Granted, Slovakia makes far fewer cars in total than countries like China. But per person, no country in the world is as prolific as the nation of 5.4 million. According to Ján Pribula, president of the nation’s Automotive Industry Association,
Slovakia pumped out 970,000 cars in 2014, or
179 cars per 1,000 people.
Compare that with the nations traditionally associated with four-wheeled domination. Japan produces less than half that figure, and the U.S. less than a quarter. Since German carmaker Volkswagen came to Slovakia 20 years ago, companies from China to the Czech Republic are flocking to Slovakia, almost doubling production since 2007. Yeah, that Porsche Cayenne your creeper neighbor parades through your development? Made in Bratislava.
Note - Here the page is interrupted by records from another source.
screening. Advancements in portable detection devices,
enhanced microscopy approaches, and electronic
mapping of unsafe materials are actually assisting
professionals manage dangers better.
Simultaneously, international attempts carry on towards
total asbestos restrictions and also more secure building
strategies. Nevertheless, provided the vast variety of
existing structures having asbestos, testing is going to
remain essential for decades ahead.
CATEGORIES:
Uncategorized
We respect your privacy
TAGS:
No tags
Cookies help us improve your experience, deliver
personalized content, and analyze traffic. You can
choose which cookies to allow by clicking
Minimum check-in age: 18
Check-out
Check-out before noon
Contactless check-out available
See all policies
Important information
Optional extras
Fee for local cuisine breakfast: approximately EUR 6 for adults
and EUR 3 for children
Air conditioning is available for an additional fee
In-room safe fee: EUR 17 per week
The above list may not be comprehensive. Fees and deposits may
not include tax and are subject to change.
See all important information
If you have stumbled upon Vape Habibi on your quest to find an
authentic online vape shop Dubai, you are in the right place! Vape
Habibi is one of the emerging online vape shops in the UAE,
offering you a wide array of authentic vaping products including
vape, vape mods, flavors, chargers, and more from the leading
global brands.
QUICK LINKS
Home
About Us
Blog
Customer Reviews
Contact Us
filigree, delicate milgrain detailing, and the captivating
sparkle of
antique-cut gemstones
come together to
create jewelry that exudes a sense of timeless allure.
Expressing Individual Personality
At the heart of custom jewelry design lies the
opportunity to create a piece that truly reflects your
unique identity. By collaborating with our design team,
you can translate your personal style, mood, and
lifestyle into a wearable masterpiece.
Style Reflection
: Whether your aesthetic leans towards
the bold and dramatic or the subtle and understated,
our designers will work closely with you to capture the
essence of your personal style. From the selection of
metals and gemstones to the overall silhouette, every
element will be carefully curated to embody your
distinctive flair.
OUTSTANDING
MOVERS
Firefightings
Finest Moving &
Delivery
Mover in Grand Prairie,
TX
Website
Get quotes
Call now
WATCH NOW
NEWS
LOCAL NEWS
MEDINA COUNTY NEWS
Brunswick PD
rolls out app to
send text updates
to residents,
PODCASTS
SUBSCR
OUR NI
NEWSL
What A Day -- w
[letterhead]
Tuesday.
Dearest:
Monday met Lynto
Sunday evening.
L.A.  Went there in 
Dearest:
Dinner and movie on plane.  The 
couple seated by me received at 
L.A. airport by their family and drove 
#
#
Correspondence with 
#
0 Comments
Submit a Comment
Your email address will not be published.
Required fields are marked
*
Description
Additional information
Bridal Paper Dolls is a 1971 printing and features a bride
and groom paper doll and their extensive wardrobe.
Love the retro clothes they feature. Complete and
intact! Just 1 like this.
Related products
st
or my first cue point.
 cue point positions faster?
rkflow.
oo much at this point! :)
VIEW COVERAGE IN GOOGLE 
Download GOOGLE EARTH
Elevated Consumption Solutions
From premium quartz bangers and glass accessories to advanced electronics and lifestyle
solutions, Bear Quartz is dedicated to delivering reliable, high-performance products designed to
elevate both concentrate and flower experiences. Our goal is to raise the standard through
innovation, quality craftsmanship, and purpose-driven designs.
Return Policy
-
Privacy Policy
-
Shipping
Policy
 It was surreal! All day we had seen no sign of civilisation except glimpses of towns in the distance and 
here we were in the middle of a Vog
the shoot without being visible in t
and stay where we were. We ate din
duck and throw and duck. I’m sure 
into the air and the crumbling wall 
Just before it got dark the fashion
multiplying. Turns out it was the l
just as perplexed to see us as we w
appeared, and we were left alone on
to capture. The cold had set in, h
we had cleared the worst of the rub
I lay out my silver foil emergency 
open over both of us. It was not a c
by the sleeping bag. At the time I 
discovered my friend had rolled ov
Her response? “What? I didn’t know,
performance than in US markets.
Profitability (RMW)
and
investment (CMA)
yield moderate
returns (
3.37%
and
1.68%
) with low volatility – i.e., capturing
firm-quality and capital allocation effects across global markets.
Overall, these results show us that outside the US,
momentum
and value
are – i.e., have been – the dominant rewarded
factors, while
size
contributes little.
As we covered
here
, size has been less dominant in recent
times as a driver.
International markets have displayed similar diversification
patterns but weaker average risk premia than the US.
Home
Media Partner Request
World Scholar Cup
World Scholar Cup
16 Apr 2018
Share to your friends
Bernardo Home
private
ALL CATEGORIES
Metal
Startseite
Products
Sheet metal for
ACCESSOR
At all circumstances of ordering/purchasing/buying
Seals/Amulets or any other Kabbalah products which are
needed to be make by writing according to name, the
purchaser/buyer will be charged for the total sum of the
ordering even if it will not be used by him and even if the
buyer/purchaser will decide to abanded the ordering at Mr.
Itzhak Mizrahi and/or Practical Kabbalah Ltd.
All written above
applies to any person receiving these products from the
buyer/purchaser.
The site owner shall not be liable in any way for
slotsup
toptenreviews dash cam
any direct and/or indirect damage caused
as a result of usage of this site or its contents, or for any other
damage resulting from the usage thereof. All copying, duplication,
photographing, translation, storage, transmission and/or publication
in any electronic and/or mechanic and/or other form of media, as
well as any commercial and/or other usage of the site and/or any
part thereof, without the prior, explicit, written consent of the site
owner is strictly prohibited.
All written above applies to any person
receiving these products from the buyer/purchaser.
So how the hell did Slovakia become the Detroit of Central Europe (should we be apologizing for the slight to Slovaks)? Well, it’s a bit of a unicorn, Pribula says. Most of the Eastern European countries in its neighborhood, like Romania and Bulgaria, have been in pretty bad shape politically and economically since the fall of the Soviet Union. Whereas its friends to the north and west are simply too costly for auto manufacturers — read: Wages are too high. Then there’s geography — it’s smack dab in the middle of Europe, making transport to car-hungry markets like the U.K. a breeze.
It’s been a huge reason Slovakia has been spared the scoldings that German Chancellor Angela Merkel dishes out to Greece and other countries with failing economies. Since Slovakia joined the European Union in 2004, the nation’s gross domestic product has almost doubled and unemployment has plummeted, giving it the nickname Tatra Tiger. Even the financial crisis left no major chinks in its armor.
Of course, it’s not all paved roads and beautiful scenery for this auto powerhouse. The country GDP per capita is still 25 percent lower than the rest of the European Union, and though it produces a ton of cars, all the companies are foreign. Meaning: As wages go up, companies could “absolutely” go somewhere else, says John Conybeare, professor of political economy at the University of Iowa.
Overreliance on one industry has meant trouble in the past. Before the collapse of communism, Slovakia was a big-time arms producer, leading to massive unemployment — up to 20 percent in some areas — come 1989. So maybe “Detroit of Central Europe” is truly a nickname to sidestep.